Mediterranean Braised Lamb Shoulder Chops
Cold weather, we're ready for you.
Serves 2 to 4
Serving Size: 2 to 4
I am having a love-hate moment with global warming right now. I mean, obviously, global warming, bad. Very bad. But wearing short sleeves and sandals in October in New York City with the sun warming your skin is just so NICE. But global warming, bad.
(Note to reader – this was written during the Obama presidency, when at least global warming was being addresses as, you know, a real thing in the world. Now the thought of global warming is attached to a whole other level of concern).
And it just feels weird. Also in the feels-weird category is what we all feel like cooking as late October approaches. In my Northeast corner of the world, we should all be roasting and braising and stewing things. Which feels odd in 80 degree weather. But enough is enough, and I am ready for fall cooking, even if I am still putting on sunblock to go see my kid’s football game on Saturday.
Lamb shoulder chops can certainly be quickly cooked and taste delicious, but because they are a slightly tougher cut they do even better with slow cooking. The seasonings here are classic Mediterranean flavors, and the sauce that is created by the slow braise begs to be ladled over the tender meat atop a pile of mashed potatoes, or noodles, or maybe a rice pilaf of sorts. So be sure and make those, or some sort of starch to soak up the sauce.
It may seem unusual that the zucchini is cooked for so long with the meat in the braising liquid, but it’s more than fine. It definitely gets quite soft, but it fills out the sauce nicely. And along with the mushrooms it removes the need for making a separate vegetable, which is always a nice thing. Whatever the weather.
I have also made the same meal with sweet potatoes in place of the zucchini and mushrooms in the actual winter weather, and it’s another delicious version. My whole family went crazy for these Mediterranean Braised Lamb Shoulder Chops in both versions. I know I’ll keep going with this recipe, swapping in vegetables as they occur to me, and as they show up in the market.

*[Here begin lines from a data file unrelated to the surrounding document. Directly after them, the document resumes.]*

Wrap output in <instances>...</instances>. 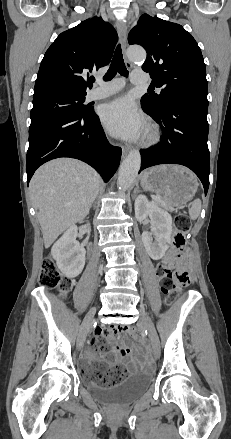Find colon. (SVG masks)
<instances>
[{
  "label": "colon",
  "mask_w": 231,
  "mask_h": 439,
  "mask_svg": "<svg viewBox=\"0 0 231 439\" xmlns=\"http://www.w3.org/2000/svg\"><path fill=\"white\" fill-rule=\"evenodd\" d=\"M191 221L184 213H179L175 217L173 235V245L176 255L173 262H165L158 266L157 275L163 291L173 300L180 286H187L191 283V276L187 269L179 266V263L187 257L185 233L189 230ZM39 283L46 289H58L61 295H65L72 286V281L68 277L61 275L55 263L51 259H46L41 268ZM118 333L134 334V329L130 326H121L115 329ZM97 350H105V345L101 339L92 341ZM127 376L125 368L114 365L107 370L96 368L94 370V380L100 386H112L120 383Z\"/></svg>",
  "instance_id": "colon-1"
}]
</instances>
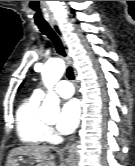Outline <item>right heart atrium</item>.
Instances as JSON below:
<instances>
[{
  "label": "right heart atrium",
  "mask_w": 135,
  "mask_h": 166,
  "mask_svg": "<svg viewBox=\"0 0 135 166\" xmlns=\"http://www.w3.org/2000/svg\"><path fill=\"white\" fill-rule=\"evenodd\" d=\"M47 131H48V139H50V140L57 139V136L52 128L48 127Z\"/></svg>",
  "instance_id": "d8ad5b80"
}]
</instances>
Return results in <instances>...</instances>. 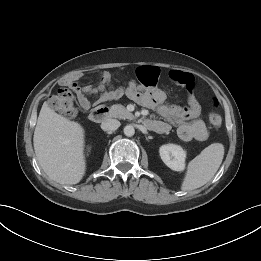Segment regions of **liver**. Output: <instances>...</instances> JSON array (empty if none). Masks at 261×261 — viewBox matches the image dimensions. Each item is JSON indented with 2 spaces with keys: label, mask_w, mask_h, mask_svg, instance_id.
I'll return each instance as SVG.
<instances>
[{
  "label": "liver",
  "mask_w": 261,
  "mask_h": 261,
  "mask_svg": "<svg viewBox=\"0 0 261 261\" xmlns=\"http://www.w3.org/2000/svg\"><path fill=\"white\" fill-rule=\"evenodd\" d=\"M36 158L47 176L60 184H77L86 171L85 131L44 102L34 131Z\"/></svg>",
  "instance_id": "1"
}]
</instances>
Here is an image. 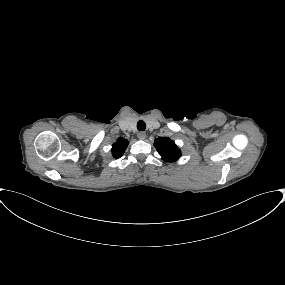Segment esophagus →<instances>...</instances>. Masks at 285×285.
Listing matches in <instances>:
<instances>
[{"mask_svg":"<svg viewBox=\"0 0 285 285\" xmlns=\"http://www.w3.org/2000/svg\"><path fill=\"white\" fill-rule=\"evenodd\" d=\"M137 137L140 139V140H144L146 138V133L141 131L138 133Z\"/></svg>","mask_w":285,"mask_h":285,"instance_id":"1","label":"esophagus"}]
</instances>
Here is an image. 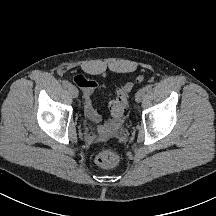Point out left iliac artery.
I'll list each match as a JSON object with an SVG mask.
<instances>
[{
  "label": "left iliac artery",
  "instance_id": "1",
  "mask_svg": "<svg viewBox=\"0 0 216 216\" xmlns=\"http://www.w3.org/2000/svg\"><path fill=\"white\" fill-rule=\"evenodd\" d=\"M145 90H146V91H151V90H152V86H151V85H147V86L145 87Z\"/></svg>",
  "mask_w": 216,
  "mask_h": 216
}]
</instances>
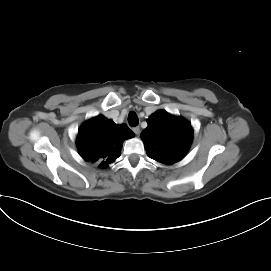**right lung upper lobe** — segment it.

I haven’t tried this with a slow cooker, but I’m betting it would be fabulous. If you had to, you could maybe even skip the searing step for ease of execution (but don’t if you can help it).

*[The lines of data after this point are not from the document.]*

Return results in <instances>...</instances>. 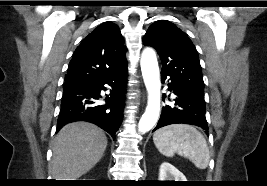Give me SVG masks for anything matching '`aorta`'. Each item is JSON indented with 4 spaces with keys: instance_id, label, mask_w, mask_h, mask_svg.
<instances>
[{
    "instance_id": "762f6f07",
    "label": "aorta",
    "mask_w": 267,
    "mask_h": 186,
    "mask_svg": "<svg viewBox=\"0 0 267 186\" xmlns=\"http://www.w3.org/2000/svg\"><path fill=\"white\" fill-rule=\"evenodd\" d=\"M141 71L148 91V103L142 115L138 129L140 132L150 131L159 118L160 113V72L155 52L146 48L141 56Z\"/></svg>"
}]
</instances>
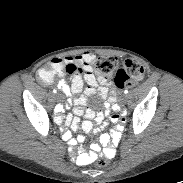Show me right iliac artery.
<instances>
[{"mask_svg": "<svg viewBox=\"0 0 183 183\" xmlns=\"http://www.w3.org/2000/svg\"><path fill=\"white\" fill-rule=\"evenodd\" d=\"M53 93H57V90H53ZM58 111V106H56V108H55V112H57Z\"/></svg>", "mask_w": 183, "mask_h": 183, "instance_id": "1", "label": "right iliac artery"}]
</instances>
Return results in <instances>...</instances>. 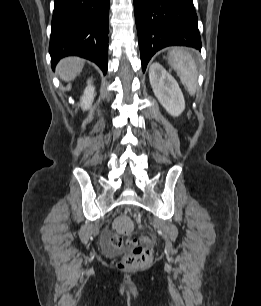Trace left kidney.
Listing matches in <instances>:
<instances>
[{
  "instance_id": "obj_1",
  "label": "left kidney",
  "mask_w": 261,
  "mask_h": 306,
  "mask_svg": "<svg viewBox=\"0 0 261 306\" xmlns=\"http://www.w3.org/2000/svg\"><path fill=\"white\" fill-rule=\"evenodd\" d=\"M149 80L161 105L171 116H179L185 109V100L177 81L159 63L151 64Z\"/></svg>"
}]
</instances>
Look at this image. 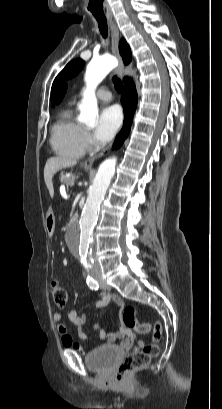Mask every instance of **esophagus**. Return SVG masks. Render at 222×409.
<instances>
[{
  "instance_id": "obj_1",
  "label": "esophagus",
  "mask_w": 222,
  "mask_h": 409,
  "mask_svg": "<svg viewBox=\"0 0 222 409\" xmlns=\"http://www.w3.org/2000/svg\"><path fill=\"white\" fill-rule=\"evenodd\" d=\"M110 27H111V39H112L111 40V51H112V54L119 60V65L116 68V73L121 79H123V65H122L119 50H118L119 40H120L119 30H118L116 23H113L112 21H110ZM110 148L111 147L109 146L105 148L103 151H101L100 153H98L97 155L86 159L84 161V165L86 167H91L94 161L102 157L103 155L107 154L110 151Z\"/></svg>"
}]
</instances>
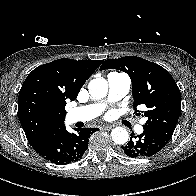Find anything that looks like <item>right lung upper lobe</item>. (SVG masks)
<instances>
[{
	"instance_id": "obj_1",
	"label": "right lung upper lobe",
	"mask_w": 196,
	"mask_h": 196,
	"mask_svg": "<svg viewBox=\"0 0 196 196\" xmlns=\"http://www.w3.org/2000/svg\"><path fill=\"white\" fill-rule=\"evenodd\" d=\"M102 60L58 59L34 69L18 98V117L32 145L64 126L67 100H75Z\"/></svg>"
}]
</instances>
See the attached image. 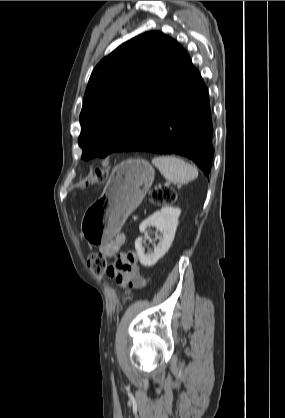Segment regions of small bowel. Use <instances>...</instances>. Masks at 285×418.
I'll return each instance as SVG.
<instances>
[{
	"instance_id": "c3829d8e",
	"label": "small bowel",
	"mask_w": 285,
	"mask_h": 418,
	"mask_svg": "<svg viewBox=\"0 0 285 418\" xmlns=\"http://www.w3.org/2000/svg\"><path fill=\"white\" fill-rule=\"evenodd\" d=\"M123 242V237L117 235L108 244L101 247V251L106 255H113ZM137 256L131 252L120 254L116 265L108 267L107 275L113 278L116 283L124 290L143 289L146 285L145 278L136 266Z\"/></svg>"
}]
</instances>
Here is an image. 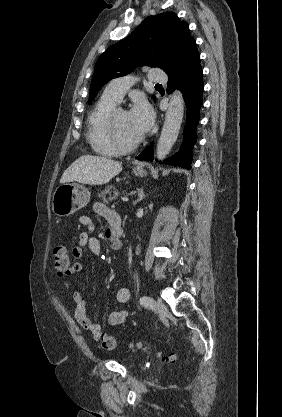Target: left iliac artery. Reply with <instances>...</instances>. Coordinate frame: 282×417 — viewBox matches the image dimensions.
I'll use <instances>...</instances> for the list:
<instances>
[{"mask_svg": "<svg viewBox=\"0 0 282 417\" xmlns=\"http://www.w3.org/2000/svg\"><path fill=\"white\" fill-rule=\"evenodd\" d=\"M140 304L145 307H149L152 310H155L156 307L154 299L149 296H143L142 298H140Z\"/></svg>", "mask_w": 282, "mask_h": 417, "instance_id": "left-iliac-artery-1", "label": "left iliac artery"}]
</instances>
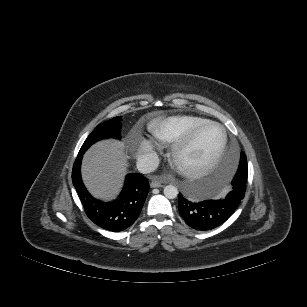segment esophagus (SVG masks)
<instances>
[{
	"mask_svg": "<svg viewBox=\"0 0 307 307\" xmlns=\"http://www.w3.org/2000/svg\"><path fill=\"white\" fill-rule=\"evenodd\" d=\"M150 186L152 188H158V187H161L162 186V183L160 181H157V180H152L150 182Z\"/></svg>",
	"mask_w": 307,
	"mask_h": 307,
	"instance_id": "obj_1",
	"label": "esophagus"
}]
</instances>
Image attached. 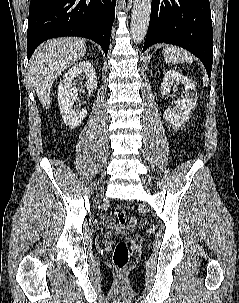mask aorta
Here are the masks:
<instances>
[{"label": "aorta", "mask_w": 239, "mask_h": 303, "mask_svg": "<svg viewBox=\"0 0 239 303\" xmlns=\"http://www.w3.org/2000/svg\"><path fill=\"white\" fill-rule=\"evenodd\" d=\"M152 0H134L131 16V35L136 43H140L146 36L150 21Z\"/></svg>", "instance_id": "obj_1"}]
</instances>
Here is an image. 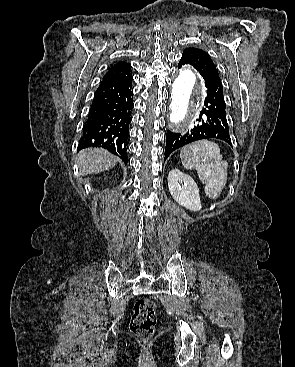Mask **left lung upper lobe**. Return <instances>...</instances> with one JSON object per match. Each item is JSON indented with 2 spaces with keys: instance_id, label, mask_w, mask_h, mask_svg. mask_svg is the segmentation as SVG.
<instances>
[{
  "instance_id": "left-lung-upper-lobe-1",
  "label": "left lung upper lobe",
  "mask_w": 295,
  "mask_h": 367,
  "mask_svg": "<svg viewBox=\"0 0 295 367\" xmlns=\"http://www.w3.org/2000/svg\"><path fill=\"white\" fill-rule=\"evenodd\" d=\"M181 59L188 61L198 71L218 75L216 65L210 56L201 49L188 47L184 50Z\"/></svg>"
}]
</instances>
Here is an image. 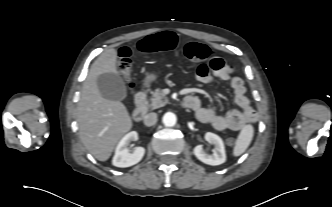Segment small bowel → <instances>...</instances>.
I'll list each match as a JSON object with an SVG mask.
<instances>
[{"label":"small bowel","mask_w":332,"mask_h":207,"mask_svg":"<svg viewBox=\"0 0 332 207\" xmlns=\"http://www.w3.org/2000/svg\"><path fill=\"white\" fill-rule=\"evenodd\" d=\"M196 78L205 84L216 80L230 83L235 92V103L239 107L238 110L234 109L219 114L214 109L203 106L198 97L191 96L193 97V103L189 109L195 113L200 122L209 124L218 131H225L238 130L245 124L257 120V113L245 95L246 90L243 80L234 74L233 67L226 64L223 59L215 58L210 60L208 64H200L196 69Z\"/></svg>","instance_id":"1"}]
</instances>
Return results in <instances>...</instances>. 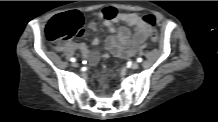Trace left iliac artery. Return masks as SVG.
<instances>
[{
  "label": "left iliac artery",
  "mask_w": 218,
  "mask_h": 122,
  "mask_svg": "<svg viewBox=\"0 0 218 122\" xmlns=\"http://www.w3.org/2000/svg\"><path fill=\"white\" fill-rule=\"evenodd\" d=\"M142 60H143V59H142V58H140V57H139V58H137V62H142Z\"/></svg>",
  "instance_id": "obj_1"
}]
</instances>
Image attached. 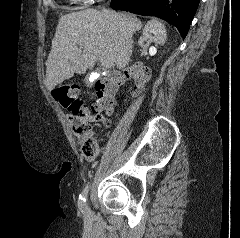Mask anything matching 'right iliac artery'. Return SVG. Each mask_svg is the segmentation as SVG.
Instances as JSON below:
<instances>
[{"label":"right iliac artery","mask_w":240,"mask_h":238,"mask_svg":"<svg viewBox=\"0 0 240 238\" xmlns=\"http://www.w3.org/2000/svg\"><path fill=\"white\" fill-rule=\"evenodd\" d=\"M88 191H89V186L87 185L84 190L82 191V194L80 195L79 197V205L81 207L85 206V203H86V197H87V194H88Z\"/></svg>","instance_id":"right-iliac-artery-1"}]
</instances>
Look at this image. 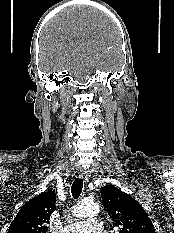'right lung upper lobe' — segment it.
<instances>
[{"label":"right lung upper lobe","instance_id":"obj_1","mask_svg":"<svg viewBox=\"0 0 174 233\" xmlns=\"http://www.w3.org/2000/svg\"><path fill=\"white\" fill-rule=\"evenodd\" d=\"M55 191H46L25 203L14 220L8 233H46L50 215L55 211Z\"/></svg>","mask_w":174,"mask_h":233}]
</instances>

Mediterranean Braised Lamb Shoulder Chops
- 3 tablespoons olive oil, divided
- 1 medium onion, roughly chopped
- 4 large carrots, roughly chopped
- 3 large garlic cloves, minced
- Kosher salt and freshly ground pepper to taste
- 2 1 ½-inch thick lamb shoulder chops (about 2 pounds total)
- 2 cups sliced mushrooms, such as button, cremini, shiitake
- 1 cup diced zucchini or summer squash
- ½ teaspoon dried thyme
- 2 teaspoons dried rosemary, crushed
- 1 cup red wine
- ½ cup tomato sauce or pureed tomatoes
- Water or chicken broth as needed
- 1/4 cup chopped fresh parsley
1. In a large skillet with a lid, preferably cast iron, heat 1 tablespoon of the olive oil over medium high heat. Add the onion, carrots, and garlic, season with salt and pepper, and sauté until everything is tender and starting to brown, about 7 minutes. Scrape the mixture into a small bowl.
2. Season the lamb with salt and pepper on both sides. Give the skillet a quick wipe with a paper towl (be careful; that skillet is hot!), and return the skillet to the heat. Add 1 more tablespoon olive oil, make sure the pan is very hot, then add the chops and sear for about 4 minutes on each side until the chops are browned on both sides. Transfer the chops to a plate.
3. Add the remaining tablespoon of olive oil to the pan, and then the mushrooms, zucchini, thyme and rosemary. Sauté until the mushrooms give up their liquid, and that liquid evaporates and the vegetables become tender and slightly golden, about 7 minutes. Stir in the carrot and onion mixture. Add the red wine, stir to release and browned bit from the bottom and let it reduce by a little bit, about 2 minutes, then stir in the tomato sauce and tuck the browned chops into the mixture. Cover the pan, lower the heat to medium low, and let the liquid very gently simmer for 2 hours, until the meat is very, very tender, almost falling apart. Check periodically to make sure there is still liquid in the skillet, and add a bit of water or broth if necessary.
4. Sprinkle the finished dish with the parsley. Serve the lamb chops with the pan sauce over your choice of starch.